And Caroline and Freddie.
Now, more than 25 years later, a small group of us gathered together. We were “The Women of Androscoggin Hall” or the WOAH. We found an old yearbook to remember the names and faces we had forgotten and all the things that seemed so vital to our long-ago lives.
“Has it really been 28 years?”
Well, actually, no, it hadn’t been so long. There had been Shelley’s wedding, down on Admiral Fitch Avenue. And Audrey’s wedding on one of those hot summer days when everyone was fanning themselves furiously.
Then Sherry got married and we had a bridal shower for her at Shelley’s new “I’m married now” house. I made a chicken salad with walnuts and tarragon and we cobbled together a big collage of pictures and ephemera and called it “we knew the bride when she used to rock and roll.”
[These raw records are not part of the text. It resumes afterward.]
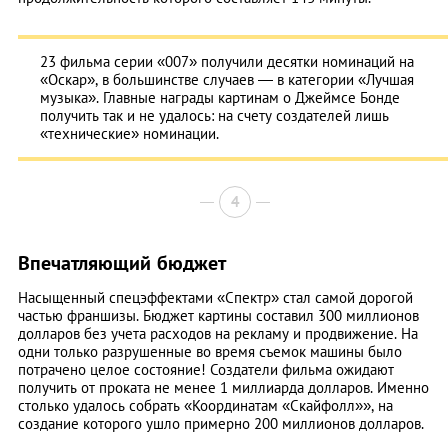
23 фильма серии «007» получили десятки номинаций на
«Оскар», в большинстве случаев — в категории «Лучшая
музыка». Главные награды картинам о Джеймсе Бонде
получить так и не удалось: на счету создателей лишь
«технические» номинации.
4
Впечатляющий бюджет
Насыщенный спецэффектами «Спектр» стал самой дорогой
частью франшизы. Бюджет картины составил 300 миллионов
долларов без учета расходов на рекламу и продвижение. На
одни только разрушенные во время съемок машины было
потрачено целое состояние! Создатели фильма ожидают
получить от проката не менее 1 миллиарда долларов. Именно
столько удалось собрать «Координатам «Скайфолл»», на
создание которого ушло примерно 200 миллионов долларов.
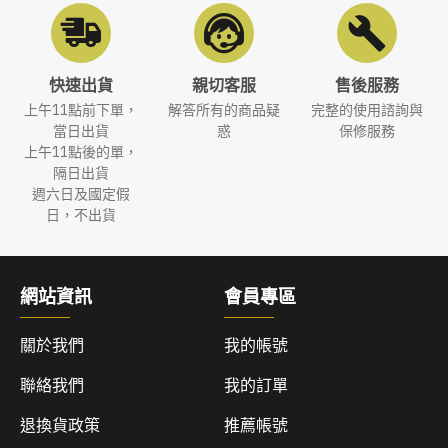
快速出貨
親切客服
售後服務
上午11點前下單，
解答所有的商品疑
完整的使用諮詢與
當日出貨
惑
保修服務
上午11點後的單，
隔日出貨
週六日及國定假
日，不出貨
網站資訊
會員專區
關於我們
我的帳號
聯絡我們
我的訂單
退換貨政策
推薦帳號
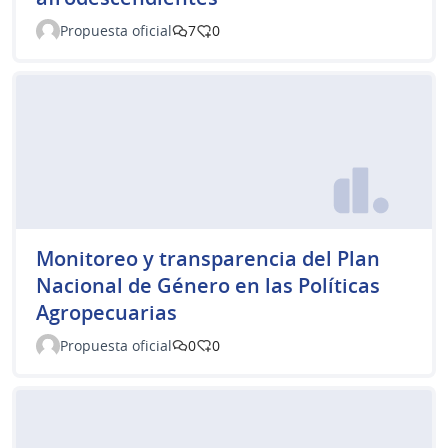
Propuesta oficial
7
0
Monitoreo y transparencia del Plan
Nacional de Género en las Políticas
Agropecuarias
Propuesta oficial
0
0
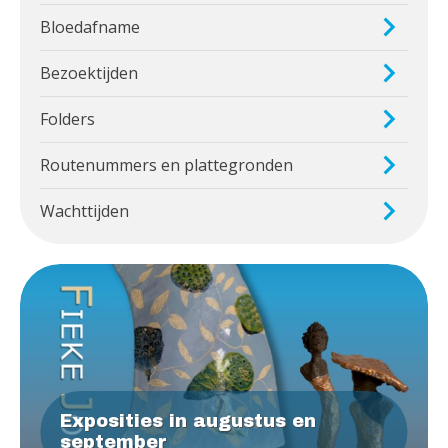
Bloedafname
Bezoektijden
Folders
Routenummers en plattegronden
Wachttijden
Exposities in augustus en
september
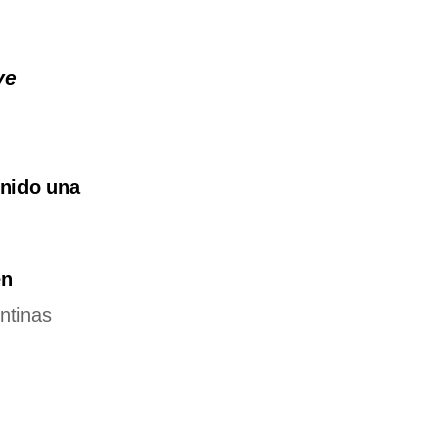
ve
inido una
en
ntinas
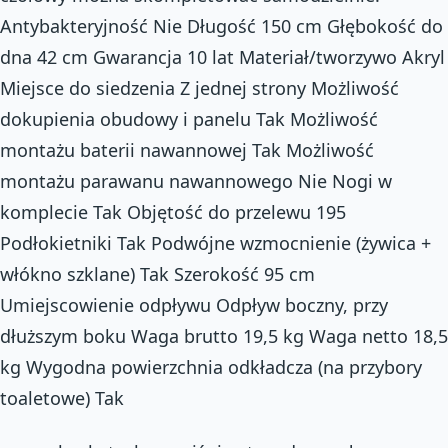
Antybakteryjność Nie Długość 150 cm Głębokość do
dna 42 cm Gwarancja 10 lat Materiał/tworzywo Akryl
Miejsce do siedzenia Z jednej strony Możliwość
dokupienia obudowy i panelu Tak Możliwość
montażu baterii nawannowej Tak Możliwość
montażu parawanu nawannowego Nie Nogi w
komplecie Tak Objętość do przelewu 195
Podłokietniki Tak Podwójne wzmocnienie (żywica +
włókno szklane) Tak Szerokość 95 cm
Umiejscowienie odpływu Odpływ boczny, przy
dłuższym boku Waga brutto 19,5 kg Waga netto 18,5
kg Wygodna powierzchnia odkładcza (na przybory
toaletowe) Tak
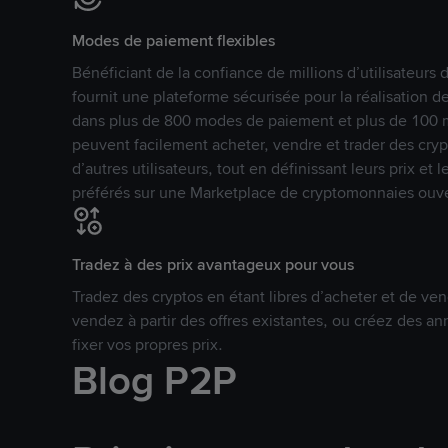
Modes de paiement flexibles
Bénéficiant de la confiance de millions d’utilisateur
fournit une plateforme sécurisée pour la réalisation 
dans plus de 800 modes de paiement et plus de 100 mo
peuvent facilement acheter, vendre et trader des cr
d’autres utilisateurs, tout en définissant leurs prix e
préférés sur une Marketplace de cryptomonnaies ouve
Tradez à des prix avantageux pour vous
Tradez des cryptos en étant libres d’acheter et de ven
vendez à partir des offres existantes, ou créez des 
fixer vos propres prix.
Blog P2P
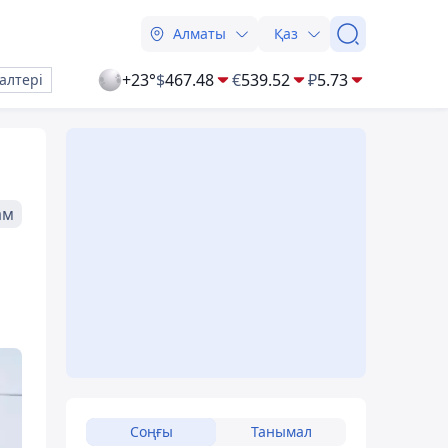
Алматы
Қаз
+23°
$
467.48
€
539.52
₽
5.73
алтері
ам
Соңғы
Танымал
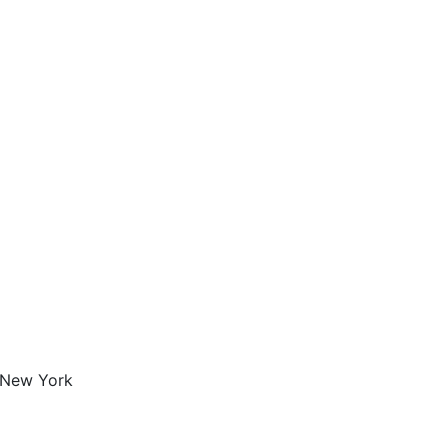
 New York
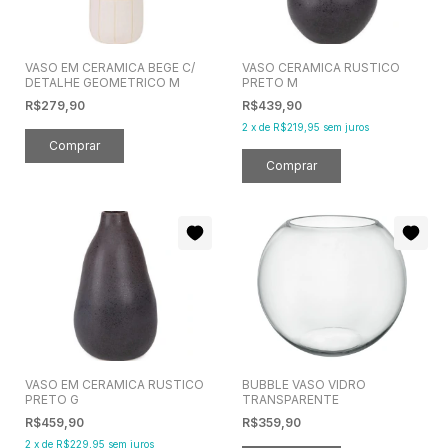
VASO EM CERAMICA BEGE C/
VASO CERAMICA RUSTICO
DETALHE GEOMETRICO M
PRETO M
R$279,90
R$439,90
2
x
de
R$219,95
sem juros
VASO EM CERAMICA RUSTICO
BUBBLE VASO VIDRO
PRETO G
TRANSPARENTE
R$459,90
R$359,90
2
x
de
R$229,95
sem juros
We stayed in touch the best we could with Christmas cards, occasional phone calls, and sometimes a letter. We were no longer a circle of friends; we were intersecting lines. It was a geometry problem, with skew lines and triangulation.
There were baby showers and babies. Then a divorce or two. We even celebrated one of them on June 17, 1994. What started out as wine, cheese, and Tarot cards turned into what will forever be remembered as “The O.J. party.” One of the guests arrived and announced “O.J. Simpson is on the loose on the Los Angeles freeways!”
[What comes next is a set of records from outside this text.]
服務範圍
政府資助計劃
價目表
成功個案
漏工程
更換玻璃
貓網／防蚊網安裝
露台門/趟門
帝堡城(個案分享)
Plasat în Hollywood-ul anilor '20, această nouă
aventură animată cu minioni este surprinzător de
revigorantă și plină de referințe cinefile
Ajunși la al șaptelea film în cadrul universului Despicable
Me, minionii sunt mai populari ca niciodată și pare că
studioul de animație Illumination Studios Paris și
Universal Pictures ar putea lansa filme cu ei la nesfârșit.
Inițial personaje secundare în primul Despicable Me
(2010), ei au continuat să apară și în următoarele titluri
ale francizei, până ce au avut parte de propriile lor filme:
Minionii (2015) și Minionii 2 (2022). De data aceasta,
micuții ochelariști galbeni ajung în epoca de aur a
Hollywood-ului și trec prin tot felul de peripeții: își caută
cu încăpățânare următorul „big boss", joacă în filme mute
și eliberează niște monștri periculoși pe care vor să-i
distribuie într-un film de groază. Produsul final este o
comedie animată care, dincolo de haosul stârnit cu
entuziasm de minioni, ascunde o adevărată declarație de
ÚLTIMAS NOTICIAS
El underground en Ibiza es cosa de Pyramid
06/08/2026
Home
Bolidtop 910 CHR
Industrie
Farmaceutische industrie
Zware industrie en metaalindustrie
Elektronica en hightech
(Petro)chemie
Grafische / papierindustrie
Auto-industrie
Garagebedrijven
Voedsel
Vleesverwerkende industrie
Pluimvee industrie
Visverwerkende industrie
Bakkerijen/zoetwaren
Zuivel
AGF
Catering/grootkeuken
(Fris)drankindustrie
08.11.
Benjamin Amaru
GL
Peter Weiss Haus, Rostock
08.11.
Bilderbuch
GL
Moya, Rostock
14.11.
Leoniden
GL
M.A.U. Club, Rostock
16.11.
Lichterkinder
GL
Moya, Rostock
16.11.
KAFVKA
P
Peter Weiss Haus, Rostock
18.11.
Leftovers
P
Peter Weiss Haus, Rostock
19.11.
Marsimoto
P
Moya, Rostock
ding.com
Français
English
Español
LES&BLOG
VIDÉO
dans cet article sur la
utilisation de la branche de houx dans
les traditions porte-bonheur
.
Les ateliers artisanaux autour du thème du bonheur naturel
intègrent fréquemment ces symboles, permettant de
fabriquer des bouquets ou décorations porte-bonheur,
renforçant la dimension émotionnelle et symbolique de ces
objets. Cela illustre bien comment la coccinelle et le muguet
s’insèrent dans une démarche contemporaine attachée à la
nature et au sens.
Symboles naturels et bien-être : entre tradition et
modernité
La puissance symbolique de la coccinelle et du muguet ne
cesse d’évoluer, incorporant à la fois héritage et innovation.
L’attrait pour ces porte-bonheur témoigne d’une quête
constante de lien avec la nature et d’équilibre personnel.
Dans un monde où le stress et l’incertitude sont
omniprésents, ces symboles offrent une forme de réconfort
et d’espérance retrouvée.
We threw down the Tarot cards and ran into the living room, circled around the Tee Vee, and watched the white Bronco drive into infamy. Yes, we knew the bride when she used to rock and roll.
It hadn’t been 28 years.
After the Women of Androscoggin Hall put things carefully into chronological order, we were caught up. On to the present!
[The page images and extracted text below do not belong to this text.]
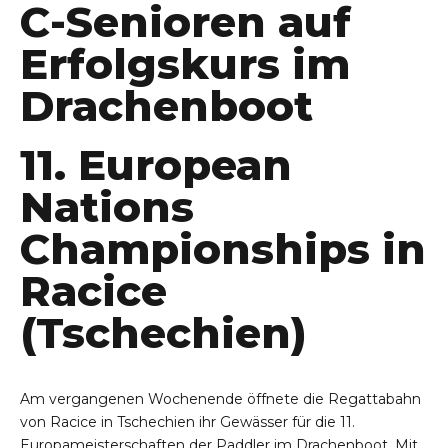
C-Senioren auf
Erfolgskurs im
Drachenboot
11. European
Nations
Championships in
Racice
(Tschechien)
Am vergangenen Wochenende öffnete die Regattabahn
von Racice in Tschechien ihr Gewässer für die 11.
Europameisterschaften der Paddler im Drachenboot. Mit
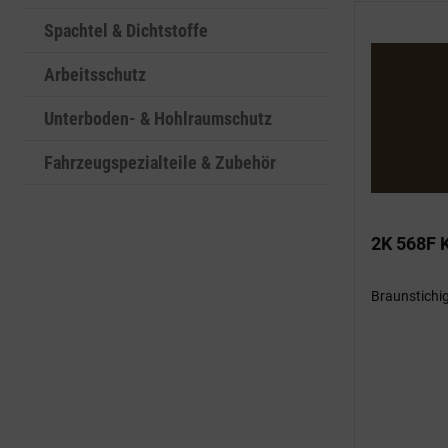
Spachtel & Dichtstoffe
Arbeitsschutz
Unterboden- & Hohlraumschutz
Fahrzeugspezialteile & Zubehör
2K 568F K
Braunstichig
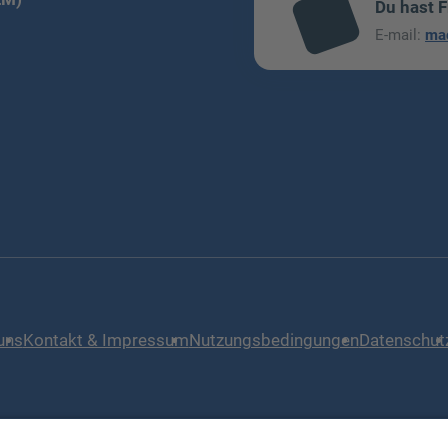
Du hast 
mai
E-mail:
ma
l
uns
Kontakt & Impressum
Nutzungsbedingungen
Datenschut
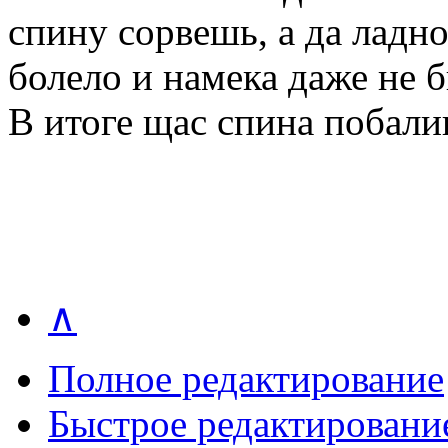
спину сорвешь, а да ладно
болело и намека даже не 
В итоге щас спина побалив
∧
Полное редактирование
Быстрое редактировани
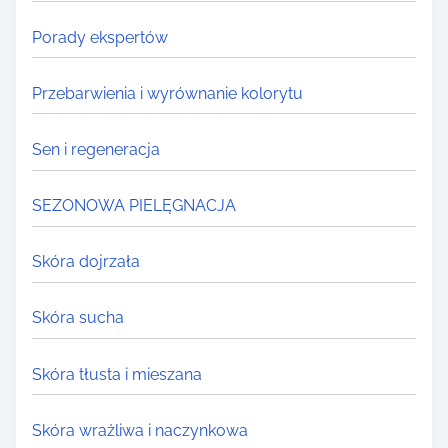
Porady ekspertów
Przebarwienia i wyrównanie kolorytu
Sen i regeneracja
SEZONOWA PIELĘGNACJA
Skóra dojrzała
Skóra sucha
Skóra tłusta i mieszana
Skóra wrażliwa i naczynkowa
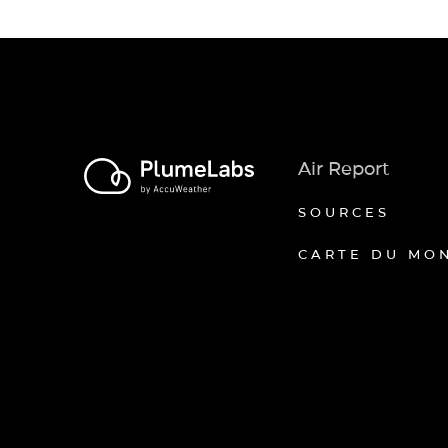
Air Report
SOURCES
CARTE DU MO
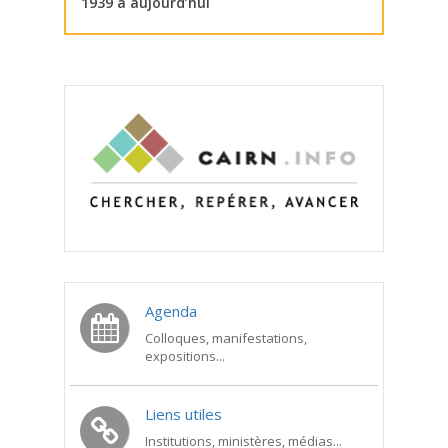
1939 à aujourd’hui
Agenda
Colloques, manifestations,
expositions...
Liens utiles
Institutions, ministères, médias...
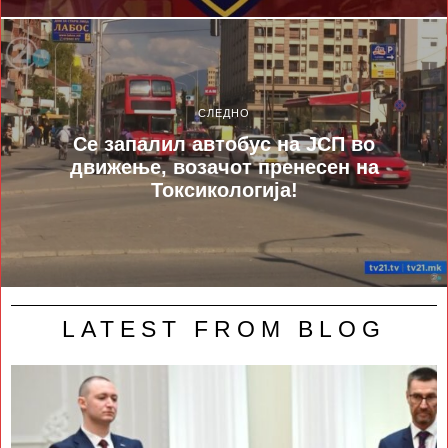
СЛЕДНО
Се запалил автобус на ЈСП во
движење, возачот пренесен на
Токсикологија!
LATEST FROM BLOG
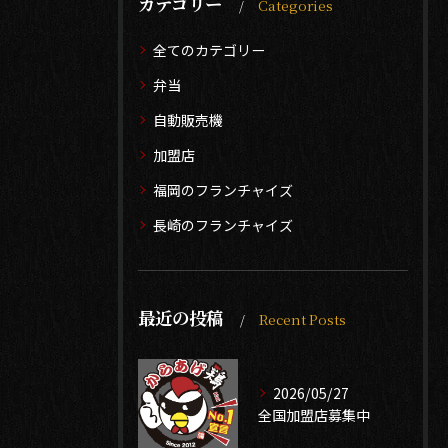
カテゴリー
Categories
全てのカテゴリー
弁当
自動販売機
加盟店
福岡のフランチャイズ
長崎のフランチャイズ
最近の投稿
Recent Posts
2026/05/27
全国加盟店募集中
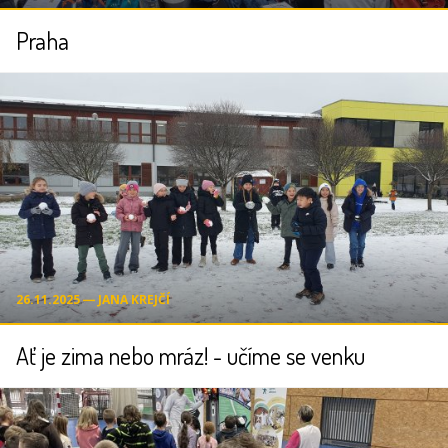
Praha
26.11.2025 ― JANA KREJČÍ
Ať je zima nebo mráz! - učíme se venku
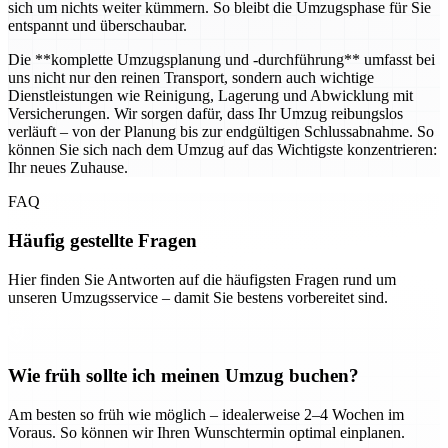
sich um nichts weiter kümmern. So bleibt die Umzugsphase für Sie
entspannt und überschaubar.
Die **komplette Umzugsplanung und -durchführung** umfasst bei
uns nicht nur den reinen Transport, sondern auch wichtige
Dienstleistungen wie Reinigung, Lagerung und Abwicklung mit
Versicherungen. Wir sorgen dafür, dass Ihr Umzug reibungslos
verläuft – von der Planung bis zur endgültigen Schlussabnahme. So
können Sie sich nach dem Umzug auf das Wichtigste konzentrieren:
Ihr neues Zuhause.
FAQ
Häufig gestellte Fragen
Hier finden Sie Antworten auf die häufigsten Fragen rund um
unseren Umzugsservice – damit Sie bestens vorbereitet sind.
Wie früh sollte ich meinen Umzug buchen?
Am besten so früh wie möglich – idealerweise 2–4 Wochen im
Voraus. So können wir Ihren Wunschtermin optimal einplanen.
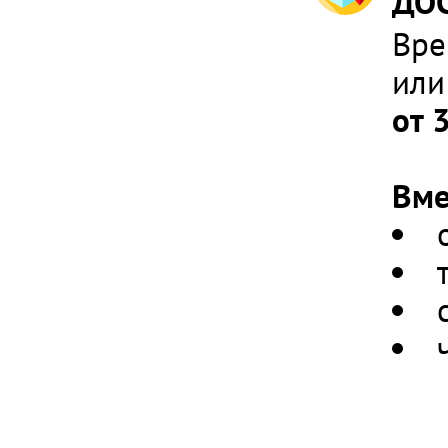
ДОС
Вре
или
от 
Вме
One friend was working at her “dream job,” while another was teaching aerobics part-time. Martha had traveled around the world, worked as a California kayak instructor before graduate school, and was now back living and working in Downeast Maine.
We had come a long way (baby).
Our lives were good and we had prospered. Our problems, if we had any at all, were of the “first world” variety.
The day after the gathering was sunny and bright and I ran the vacuum around and put dishes away. I was unsettled. I sat on the screen porch, but the afternoon shadows made me chilly. I pulled a lawn chair out of the shed and sat in my south-facing backyard, wrapped up in a knitted afghan. The warmth of the sun and the memories were a bittersweet blanket. We had all come such a long way and yet I sensed we still had such a long way to go.